Jadi, situasi yang sangat mengkhawatirkan muncul ketika Myanmar dan Bangladesh menandatangani Konvensi 1948 tentang pencegahan dan penghukuman kejahatan genosida atau Konvensi Genosida – seolah memamerkan kesediaan keduanya untuk menerapkan hukum internasional, di mana Myanmar melakukan kejahatan, sedang tetangganya Bangladesh berencana memindahkan mereka secara paksa kembali ke kondisi semula yang berbahaya itu.

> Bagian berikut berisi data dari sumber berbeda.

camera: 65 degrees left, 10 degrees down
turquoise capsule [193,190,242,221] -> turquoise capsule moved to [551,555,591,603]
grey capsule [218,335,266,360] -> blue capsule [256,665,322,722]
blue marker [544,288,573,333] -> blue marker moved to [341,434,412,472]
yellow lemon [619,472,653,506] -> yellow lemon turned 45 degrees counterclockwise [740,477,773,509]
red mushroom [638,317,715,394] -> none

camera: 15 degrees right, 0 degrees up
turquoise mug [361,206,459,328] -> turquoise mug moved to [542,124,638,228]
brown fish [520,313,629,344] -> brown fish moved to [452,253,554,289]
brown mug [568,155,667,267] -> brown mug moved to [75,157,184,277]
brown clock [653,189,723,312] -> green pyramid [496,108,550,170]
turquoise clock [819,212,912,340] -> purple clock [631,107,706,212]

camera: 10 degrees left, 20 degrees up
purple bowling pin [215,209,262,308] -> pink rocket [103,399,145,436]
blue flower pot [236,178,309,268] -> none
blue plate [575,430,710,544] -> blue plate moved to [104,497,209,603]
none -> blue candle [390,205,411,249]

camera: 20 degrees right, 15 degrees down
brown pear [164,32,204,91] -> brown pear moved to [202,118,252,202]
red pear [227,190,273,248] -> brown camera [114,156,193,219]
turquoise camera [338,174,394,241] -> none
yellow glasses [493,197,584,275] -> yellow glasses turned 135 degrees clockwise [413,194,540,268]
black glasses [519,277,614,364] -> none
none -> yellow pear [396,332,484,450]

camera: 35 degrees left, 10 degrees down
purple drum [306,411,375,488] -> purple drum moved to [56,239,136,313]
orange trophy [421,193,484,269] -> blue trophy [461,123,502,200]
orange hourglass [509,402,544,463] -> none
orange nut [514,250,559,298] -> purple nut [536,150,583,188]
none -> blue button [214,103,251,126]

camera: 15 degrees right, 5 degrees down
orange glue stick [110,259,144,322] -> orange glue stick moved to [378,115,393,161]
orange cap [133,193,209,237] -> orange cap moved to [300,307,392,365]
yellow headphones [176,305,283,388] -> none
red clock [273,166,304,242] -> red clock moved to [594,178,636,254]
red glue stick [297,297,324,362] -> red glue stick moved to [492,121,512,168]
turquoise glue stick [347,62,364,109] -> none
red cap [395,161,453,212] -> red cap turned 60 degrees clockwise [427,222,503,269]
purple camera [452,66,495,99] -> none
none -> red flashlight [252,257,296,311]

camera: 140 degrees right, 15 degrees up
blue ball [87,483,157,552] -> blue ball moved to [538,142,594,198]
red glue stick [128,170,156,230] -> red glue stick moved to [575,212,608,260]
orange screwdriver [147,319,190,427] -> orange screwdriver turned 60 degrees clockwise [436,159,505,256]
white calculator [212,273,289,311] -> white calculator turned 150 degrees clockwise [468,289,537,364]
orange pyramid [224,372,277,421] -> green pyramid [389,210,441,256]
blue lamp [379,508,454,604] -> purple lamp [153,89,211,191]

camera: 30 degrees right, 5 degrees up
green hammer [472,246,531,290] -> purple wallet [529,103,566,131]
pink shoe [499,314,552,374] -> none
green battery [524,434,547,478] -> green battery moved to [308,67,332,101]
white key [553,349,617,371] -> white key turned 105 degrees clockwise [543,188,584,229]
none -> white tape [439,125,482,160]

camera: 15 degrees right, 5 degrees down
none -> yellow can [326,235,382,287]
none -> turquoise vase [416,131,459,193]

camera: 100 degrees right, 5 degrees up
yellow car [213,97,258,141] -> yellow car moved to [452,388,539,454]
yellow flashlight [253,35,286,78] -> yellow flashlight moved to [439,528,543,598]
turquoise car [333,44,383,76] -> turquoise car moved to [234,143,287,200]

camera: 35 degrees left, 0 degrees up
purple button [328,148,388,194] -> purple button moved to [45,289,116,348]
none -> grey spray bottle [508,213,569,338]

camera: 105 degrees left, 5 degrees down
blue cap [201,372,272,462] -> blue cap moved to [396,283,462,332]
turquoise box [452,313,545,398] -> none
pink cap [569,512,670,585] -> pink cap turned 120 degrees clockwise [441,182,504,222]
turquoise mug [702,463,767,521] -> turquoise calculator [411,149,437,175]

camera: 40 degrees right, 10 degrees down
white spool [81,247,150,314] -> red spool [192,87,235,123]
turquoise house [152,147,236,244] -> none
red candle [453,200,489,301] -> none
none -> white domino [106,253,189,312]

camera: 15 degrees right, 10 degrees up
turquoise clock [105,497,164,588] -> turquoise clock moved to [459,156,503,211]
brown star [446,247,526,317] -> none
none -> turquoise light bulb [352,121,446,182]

Pada 24 Oktober lalu, Ketua Misi Pencarian Fakta PBB yang juga merupakan mantan Jaksa Agung Indonesia Marzuki Darusman dengan tegas mengatakan kepada Dewan Keamanan PBB bahwa kini tengah “berlangsung” genosida di Myanmar.
Bahkan peristiwa genosida di tanah mereka masih mendorong orang Rohingya yang tersisa di sana untuk lari dari kekerasan. Masih banyak kapal Rohingya yang berusaha melarikan diri dari situasi seperti neraka di tanah air mereka di Rakhine Utara baru-baru ini, mereka ditangkap dan ditahan oleh Angkatan Laut Bangladesh dan Myanmar.
Terdapat 120.000 orang Rohingya di “kamp konsentrasi” sebuah istilah yang digunakan oleh pejabat Dinas Luar Negeri Jerman dalam pertemuan khusus dengan warga Rohingya, di mana mereka dikurung sejak kekerasan meletus pada tahun 2012, dan ditambah 400.000 orang yang tinggal di “penjara terbuka” di kota-kota seperti Buthidaung dan setengah dari desa-desa Rohingya yang tidak terbakar.
Perdana Menteri Bangladesh Sheikh Hasina mengusulkan pembentukan ‘zona aman’ di tanah air orang Rohingya di Myanmar kepada Majelis Umum PBB selama dua tahun berturut-turut, 2017 dan 2018.
Oleh karena itu, hal tersebut membingungkan dan memperingatkan bahwa Dhaka terlihat mendorong repatriasi bilateral -bertentangan dengan harapan besar mayoritas 1,2 juta Rohingya di kamp Cox’s Bazar. Dapat dipahami jumlah pengungsi Rohingya membawa beban yang besar pada Bangladesh. Disamping itu, komunitas internasional –negara-negara kaya khususnya—tidak memenuhi janji mereka untuk mengurangi beban ini dalam bentuk bantuan dollar atau euro.
Bangladesh mengalami tekanan dari negara super power di Asia seperti contohnya adalah China dan India untuk memulai repatriasi dan mengatasi dampak dari menerima 1 juta pengungsi yang melarikan diri dari genosida yang berasal dari negara tetangga.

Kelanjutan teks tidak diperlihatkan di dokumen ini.